Serum bromide ion concentrations were determined, the results of which are shown in
Table II.
Example 6
[0018] Using essentially the same method as described in Example 4, 1,1-difluoro-2,2-dichloroethyl
difluoromethyl ether and its mono-deuterated analogue were compared. Because of the
potency of these anesthetics, the rats were exposed to a concentration of only 0.5
percent volume/volume of the anesthetic and its mono-deuterated analogue. Again, no
differences in anesthetic properties were noted between 1,1--difluoro-2,2-dichloroethyl
difluoromethyl ether and its mono-deuterated analogue.

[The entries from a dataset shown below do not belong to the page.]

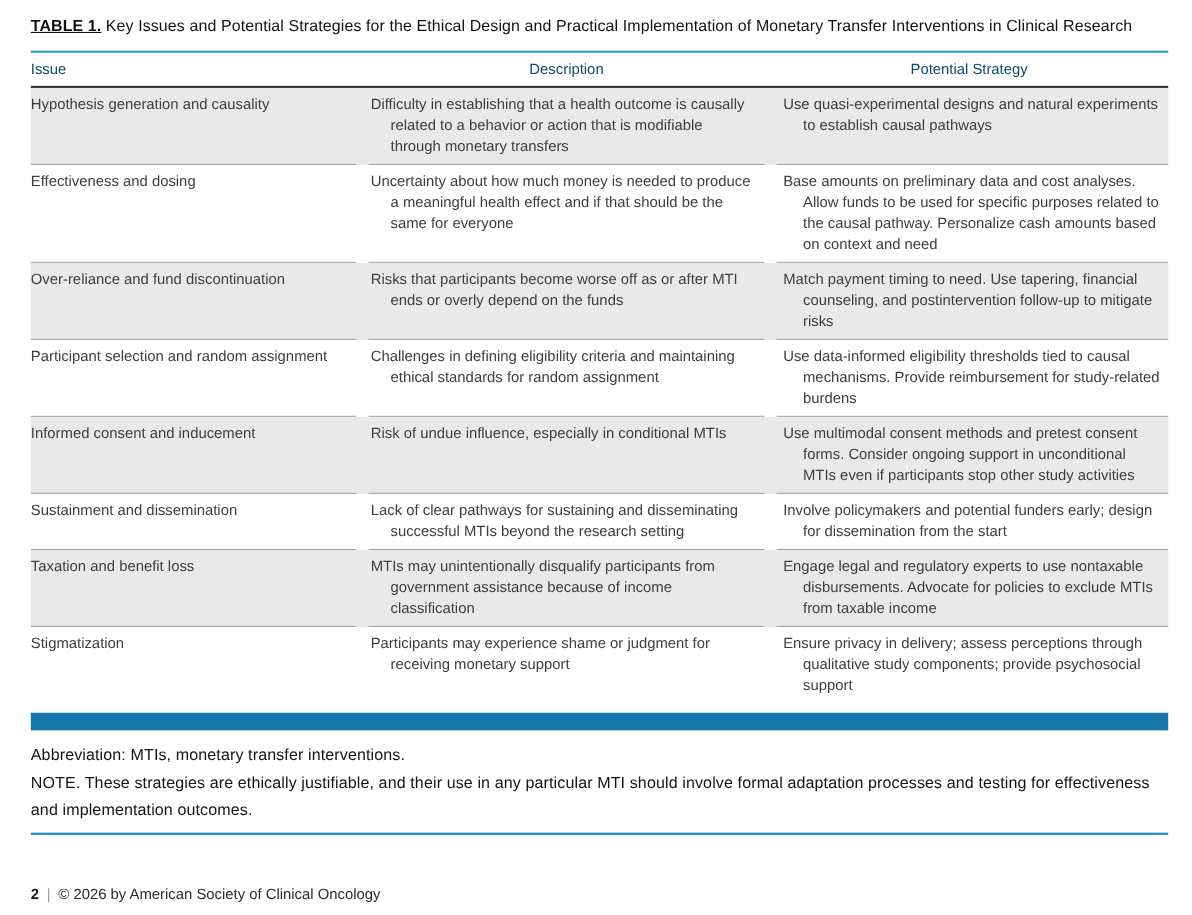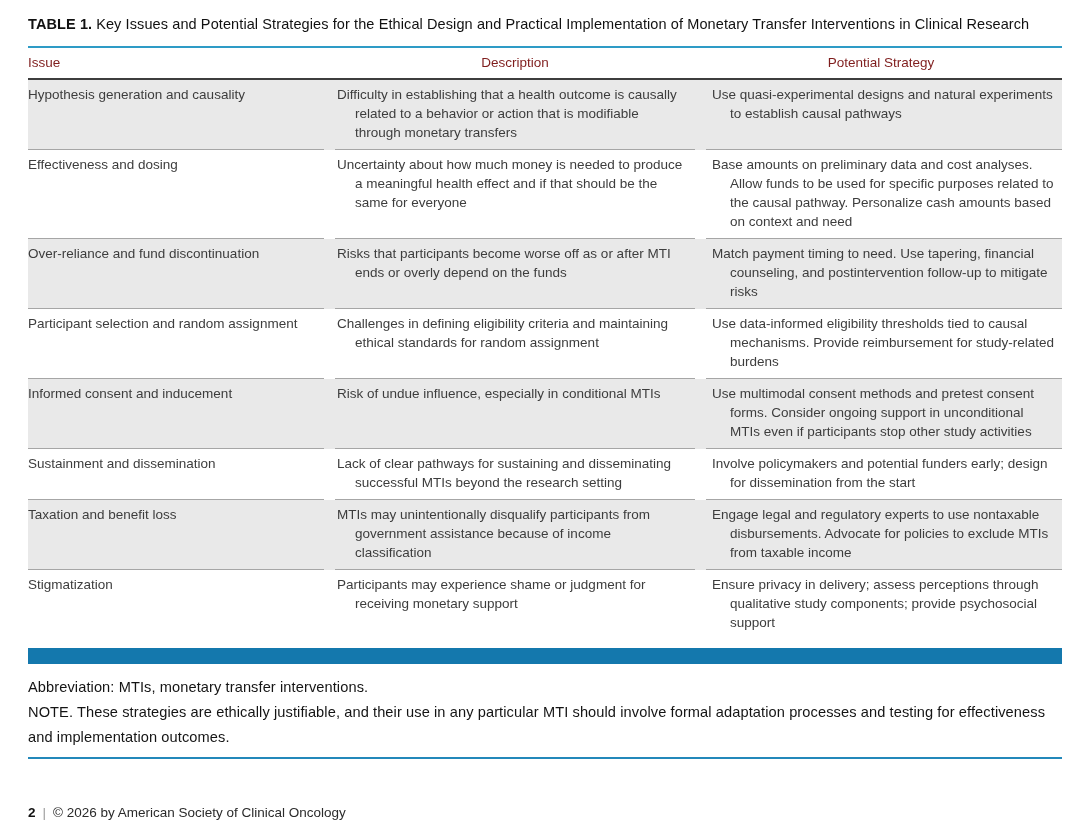--- a/index.html
+++ b/index.html
@@ -10,36 +10,36 @@
     font-family: "Liberation Sans", sans-serif;
     overflow: hidden;
   }
   .page { padding: 13px 22px 0 28px; }
 
   
   .table-heading {
     font-size: 14.5px; line-height: 23px; color: #111;
     letter-spacing: 0.1px;
   }
-  .table-heading .tbl-label { font-weight: 700; margin-right: 4px; }
+  .table-heading .tbl-label { font-weight: 700; margin-right: 4px; text-decoration: underline; }
 
   
   table.key-table {
     width: 100%; margin-top: 10px;
     border-collapse: separate; border-spacing: 0;
     table-layout: fixed;
   }
   col.c-issue { width: 302px; }
   col.c-desc  { width: 370px; }
   col.c-strat { width: 362px; }
 
   thead th {
     border-top: 2.5px solid #2e9bc6;
     border-bottom: 2px solid #3d3d3d;
-    font-weight: 400; font-size: 13.5px; color: #7f1d1d;
+    font-weight: 400; font-size: 13.5px; color: #0c4a6e;
     padding: 7px 0 8px 0;
   }
   thead th.h-issue { text-align: left; }
   thead th.h-desc, thead th.h-strat { text-align: center; }
 
   tbody td {
     vertical-align: top;
     font-size: 13.5px; line-height: 19px; color: #3d3d3d;
     padding-top: 5px; padding-bottom: 8px;
     background-repeat: no-repeat;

[0019] The urine was collected and analyzed for inorganic fluoride concentration. The results
are recorded in Table I.
[0020] The data indicate that animals treated with the mono-deuterated l,l-difluoro-2,2-dihaloethyl
difluoromethyl ethers, that are the subjects of the present invention, show significantly
lower concentrations of inorganic fluoride in the urine of the treated animals than
in the urine of similar animals anesthetized using the undeuterated analogues. Likewise,
animals treated with 1,1,2-trifluoro-2-bromo-2-deutero- ethyl difluoromethyl ether
showed lower concentrations of inorganic bromide in the serum than did animals treated
with undeuterated anesthetic. The most dramatic differences were seen in the mono-deuterated
enflurane and 1,1,2-trifluoro-2--bromo-2-deuteroethyl diflucromethyl ether where a
decrease in organic fluoride of 65 percent and 76 percent, respectively, as compared
to the undeuterated anesthetics was observed. Although less dramatic, a significant
decrease (29 percent) was also observed for 1,1-difluoro-2-deutero--2,2-dichloroethyl
difluoromethyl ether. Anesthetic potency coupled with a low release of inorganic fluoride
into the blood make this latter compound the preferred embodiment of the invention.